* **USING THE INFORMATION**:
A - In the gasoline demand report, what was the average price of a gallon of gasoline last week?
B - Proceed with the gasoline demand report, starting after its final sentence.

NEW YORK (Reuters) - U.S. gasoline demand fell last week, compared with a year earlier, as a sharp uptick in southern California gasoline prices raised the average price motorists paid across the nation, a biweekly report from MasterCard showed on Tuesday.
Gasoline demand last week fell 3.9 percent from a year earlier, on top of its 2.4 percent decline, year-over-year, in the previous week, MasterCard's report showed.
On average, demand over the two weeks ending October 12 fell 3.1 percent lower than a year ago.
The average price of a gallon rose 4.00 cents-a-gallon to $3.82, 11.7 percent higher than in the same week last year. This followed a sharp, 31-cent rise in southern California pump prices over the last two weeks, after refinery outages created a severe supply shortage there.

[Stored data entries]
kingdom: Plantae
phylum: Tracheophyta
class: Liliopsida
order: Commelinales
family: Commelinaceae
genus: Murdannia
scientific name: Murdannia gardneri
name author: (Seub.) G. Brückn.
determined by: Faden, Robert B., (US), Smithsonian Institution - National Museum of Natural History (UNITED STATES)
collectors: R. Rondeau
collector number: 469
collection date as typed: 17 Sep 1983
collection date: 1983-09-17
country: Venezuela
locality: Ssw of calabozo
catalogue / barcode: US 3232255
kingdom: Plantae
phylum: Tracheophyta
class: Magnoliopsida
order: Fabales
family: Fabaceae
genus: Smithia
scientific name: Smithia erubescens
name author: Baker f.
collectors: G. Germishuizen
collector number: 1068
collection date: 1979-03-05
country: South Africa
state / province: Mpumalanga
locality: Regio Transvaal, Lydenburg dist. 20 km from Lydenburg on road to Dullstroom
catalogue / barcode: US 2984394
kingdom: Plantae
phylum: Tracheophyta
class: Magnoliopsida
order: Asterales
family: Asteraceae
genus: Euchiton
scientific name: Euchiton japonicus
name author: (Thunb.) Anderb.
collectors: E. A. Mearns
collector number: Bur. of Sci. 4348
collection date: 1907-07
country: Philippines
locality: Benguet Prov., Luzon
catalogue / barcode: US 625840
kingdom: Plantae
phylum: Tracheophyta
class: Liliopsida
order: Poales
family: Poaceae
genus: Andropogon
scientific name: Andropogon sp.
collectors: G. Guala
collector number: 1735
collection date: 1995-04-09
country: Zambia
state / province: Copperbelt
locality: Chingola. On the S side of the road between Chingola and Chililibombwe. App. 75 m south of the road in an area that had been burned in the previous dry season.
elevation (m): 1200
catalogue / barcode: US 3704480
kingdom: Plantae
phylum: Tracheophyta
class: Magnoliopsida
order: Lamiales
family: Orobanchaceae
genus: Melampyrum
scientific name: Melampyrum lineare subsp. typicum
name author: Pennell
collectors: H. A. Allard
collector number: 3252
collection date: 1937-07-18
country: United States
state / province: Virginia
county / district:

* **ANSWERS BY ITEM**:
A - $3.82

B -
MasterCard's data also showed that the four-week moving average for demand fell 2.1 percent last week. In week-to-week terms, demand first dropped by 1.7 percent in the week to October 5 then rose by 0.7 percent last week, the report showed.
MasterCard Advisors, a unit of MasterCard Inc, estimates retail gasoline demand based on aggregate sales in the MasterCard payments system, coupled with estimates for other payment forms, including cash and checks.
Earlier this year, MasterCard changed the frequency of its report from weekly to every other week.